Yarı iletkenler, deri çantalar ve dizüstü bilgisayarlar ithalat düşüşünde en fazla dar­be yiyen ürünler. Çipler konusundaki hassa­siyet ve mücadele malum. Önümüzdeki yıl­larda da mücadelenin önemli bir kısmı bu cephede gerçekleşecek. ABD’nin bu ürün­lerdeki Çin’den ithalatı 2017-2023 arası %35 düşmüş durumda. Tabii yeni dönemin moda terimleri; near shoring, friend sho­ring’i anmadan geçemeyiz. Çin’den yapılan ithalat düşerken Meksika, Vietnam, Tayvan ve Malezya gibi ülkelerden yapılan ithalatın arttığını görüyoruz. Meksika ve Vietnam gi­bi ülkelerden yapılan ithalatın bir kısmının Çin menşeli olduğunu unutmamak lazım. Ticaret bir şekilde yolunu buluyor. 2023’de ABD’nin Hindistan, Güney Kore ve Viet­nam’dan ithal ettiği akıllı telefon hacminde 2017’ye göre %42 artış gerçekleşmiş. Bu da Çin’den bu ülkelere kayan talebi gösteriyor. Youtube’ta bu alandaki üretim yavaşlaması nedeniyle Çin’de hayalet şehre dönmüş üre­tim merkezlerini görmeniz mümkün.
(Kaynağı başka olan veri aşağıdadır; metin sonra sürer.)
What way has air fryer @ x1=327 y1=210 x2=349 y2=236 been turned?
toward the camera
Her üründe de aynı ithalat azalışını gör­müyoruz. Özellikle lityum piller, oyun konsolları gibi ithalat kalemlerinde hala Çin ana oyuncu. Bu ürünlerin ithalatının %70’inden fazlası hala Çin’den yapılıyor. Ayrıca bu ürünlere ilişkin toplam ithalatta da sürekli bir artış var.
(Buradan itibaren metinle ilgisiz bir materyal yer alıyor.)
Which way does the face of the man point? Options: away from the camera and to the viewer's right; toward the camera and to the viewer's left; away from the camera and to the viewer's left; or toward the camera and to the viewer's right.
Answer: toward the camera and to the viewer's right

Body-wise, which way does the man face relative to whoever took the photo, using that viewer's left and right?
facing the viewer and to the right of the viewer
Ticaret ve tedarik zinciri ilişkileri çok karmaşık. Fakat net olan bir konu varsa ABD’nin Çin’e karşı tutumu sertleşerek de­vam edecek gibi gözüküyor. Önümüzdeki dönem dünya ekonomisini şekillendirecek temel meseleler de bu alandan yükselecek.